What happens if our feelings are so big they just take over?  We lash out in anger and may feel or look to the outside like a “nutball” or we completely implode into a catatonic, sobbing shut in or we start obsessing about every negative thing or every person who hates us in a trembling state of fear that “I suck”.    Maybe the vibe isn’t negative but it is just such a big expansive “look at me” energy that make connecting hard.  There is a huge amount of judgment about these states with little empathy both by the person feeling them and the culture at large. 

Sensorimotor Psychotherapy has been my beacon of light for working with these states along with old timer Alexander Lowen.   I have watched radical transformation as therapy goes beyond working with thinking and includes the body.  I had a parent friend tell me a few months back, “I don’t believe in depression.  You should be able to think your way out of any problem.”  Here is why that is not true and what you can do when the energy of emotions take over your whole body.

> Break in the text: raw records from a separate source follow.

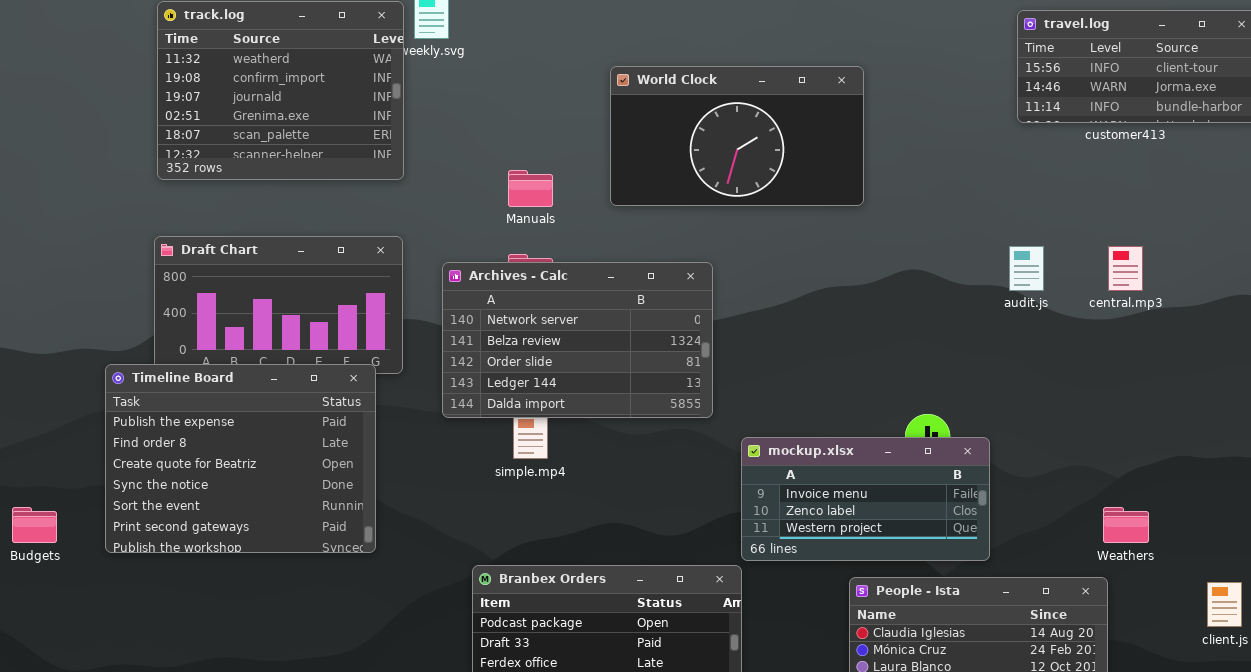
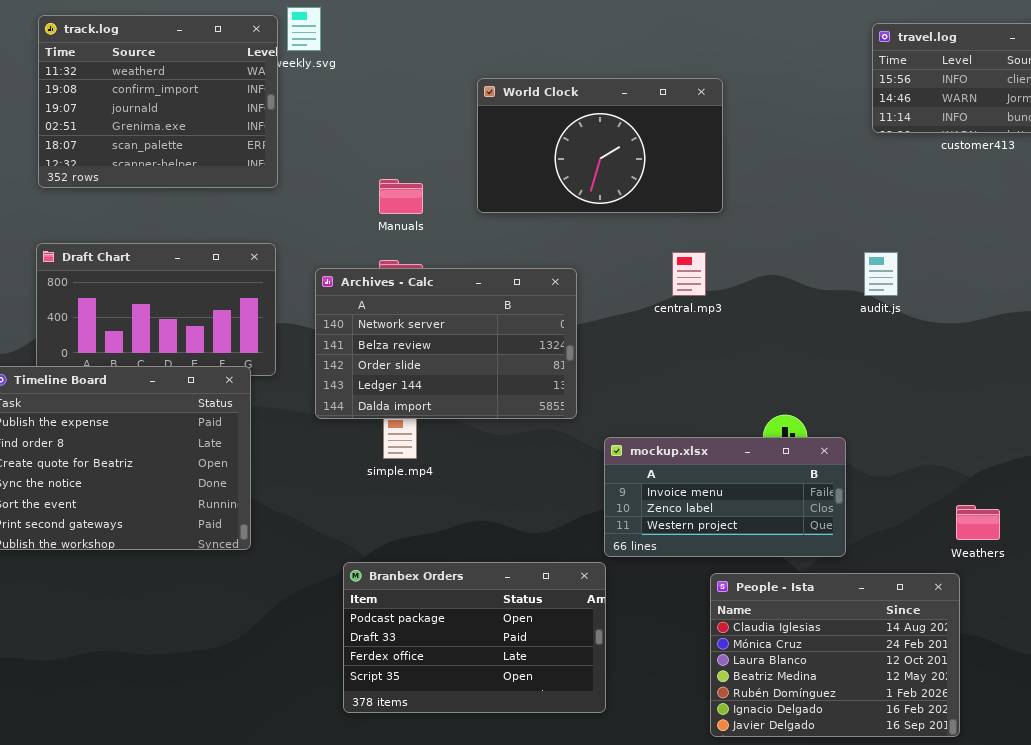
central.mp3: [1108,246,1143,291] -> [672,252,706,296], moved

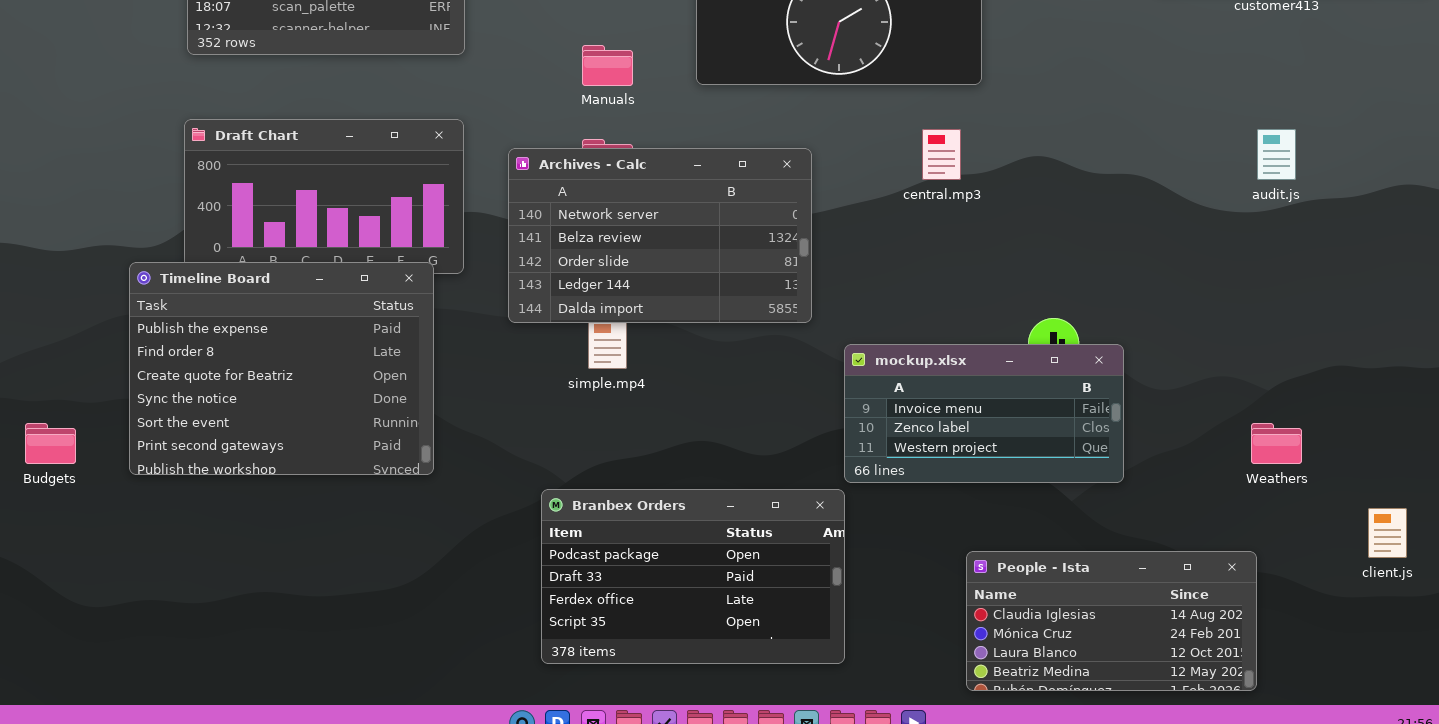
audit.js: [864,252,898,296] -> [1257,129,1296,180], moved
People - Ista: [710,573,960,737] -> [966,551,1257,691], resized

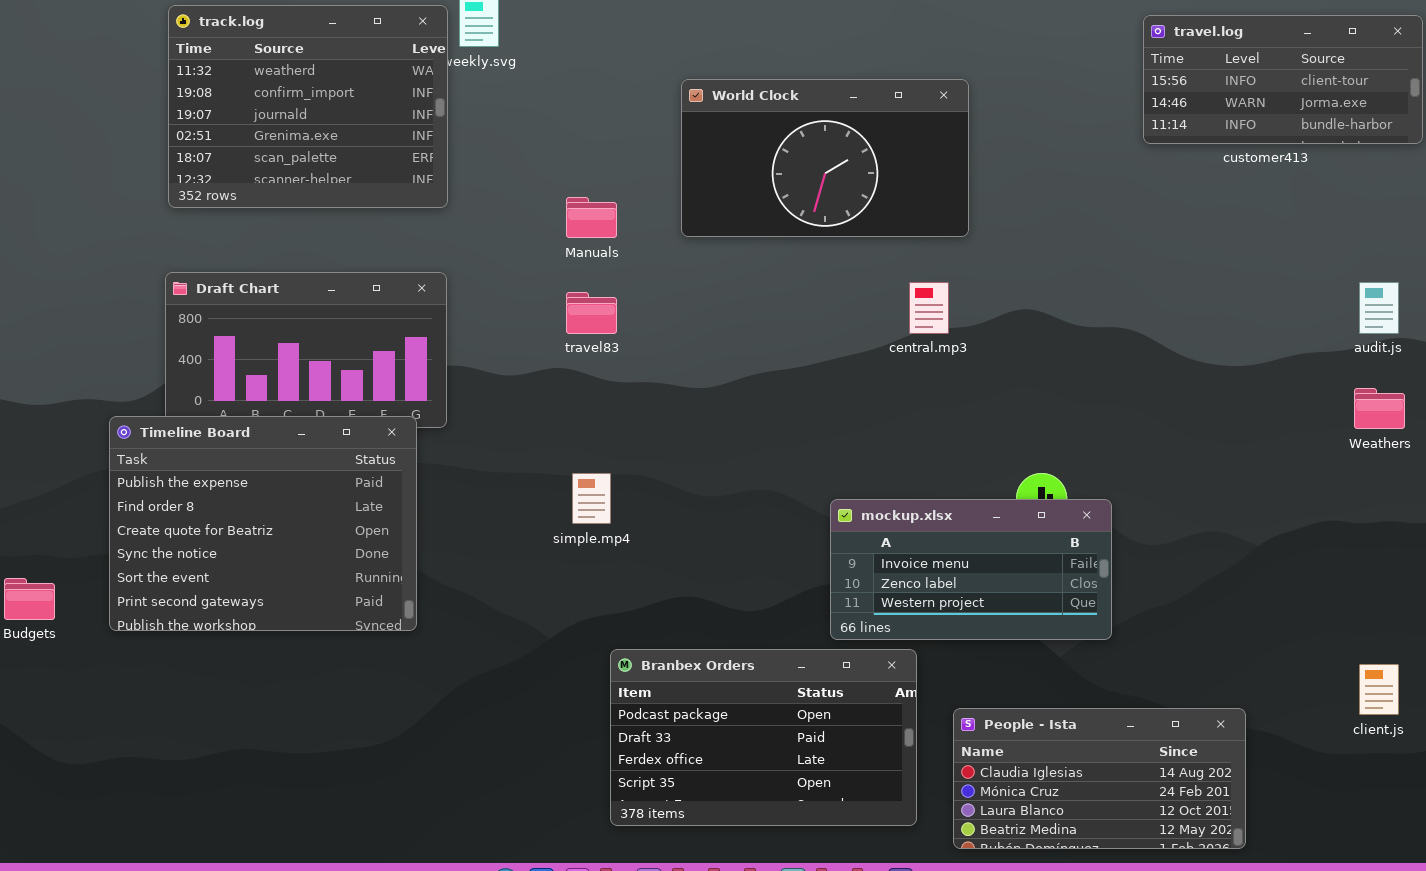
audit.js: [1257,129,1296,180] -> [1359,282,1399,334], moved
Archives - Calc: [508,148,812,323] -> none, closed
Weathers: [1251,423,1302,464] -> [1354,388,1405,429], moved
Branbex Orders: [541,489,845,664] -> [610,649,917,826], moved

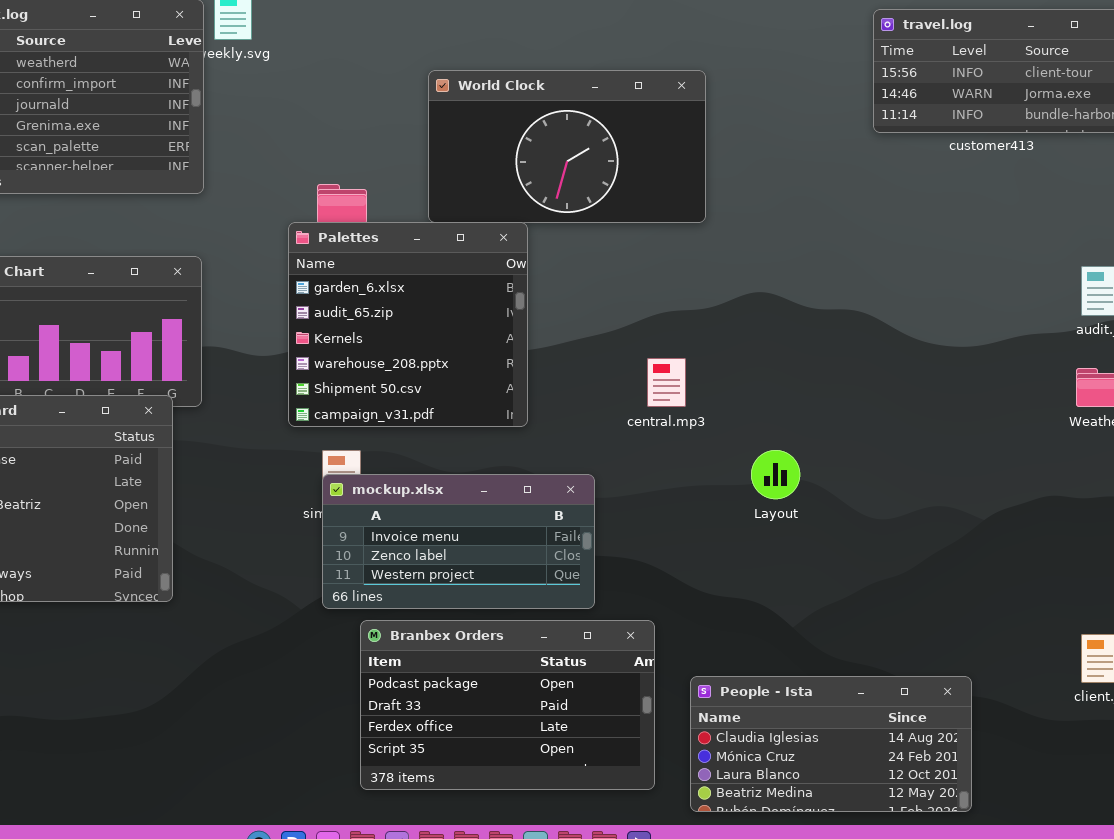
Palettes: none -> [288,222,528,427], opened
central.mp3: [909,282,949,334] -> [647,358,686,407], moved
mockup.xlsx: [830,499,1112,640] -> [322,474,595,609], moved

We respond to the world’s stimuli based on our biology and based on what we learned growing up.  The learning happened “procedurally” so just like you don’t think about putting your foot on the gas or the brake when you drive a car over time, the same is true with big feelings.  They start to happen because they are wired into our movements, our body sensations and then the thinking about the world and our actions, then, are directly linked to the patterns inside our body. 

We all have an emotional window of tolerance. Once we go beyond that window, we can’t think our way back. We quite literally have to feel, sense and move our way back into a place where we can think again and make a choice of action based on what is really happening in the present rather than the conditioned response from the past. 

Let me give you an example:  Imagine getting angry with your kid and going beyond your window of tolerance. You can’t think straight anymore. Here’s why: Your autonomic nervous system (the part of the nervous system you don’t have any control over) gets revved up. You are in fight or flight mode. Your body wants to complete the fight cycle, yet you don’t want to yell at your kid. How can you switch out of auto drive and back into manual?   We have to combine thinking differently with sitting in our present awareness of body sensations without judgement and try new movements repeatedly. 

With practice you learn a new way to drive your car – like switching  from automatic to manual – it is a repeated practice of thinking, feeling and doing. You don’t say inside “let’s put my foot on the clutch”, your body automatically knows.  In the case above, maybe you practice pushing against a wall to feel the strength of your body making a sound as your new automatic response or you push one hand against another feeling the push there.  In addition to learning new responses you also increase your window of tolerence so you can have bigger feelings and tolerate more stimulation inside your body without losing your mind.

What about you, what triggers take you out of yourself?  Without any labeling of good and bad, what are the sensations you experience in your body, how does it move, how fast is it, can you describe it?  Is it an active attack or critical “fight” tesponse, a fast moving away or avoiding and numbing “flight” response, a trembling and scared or terrified ” freeze” response,  a catatonic chest sinking opossum playing dead “collapse” response, or a boundary less  rescue- me “attach” response?    Each state has a specific way we can work with the body and movement to bring the whole body back into balance so you aren’t a slave to the emotions and their automatic behaviors.   It takes practice but once achieved you have a choice how you want to respond  to what you feel- you can  grab hold of the steering wheel rather than the auto drive taking over.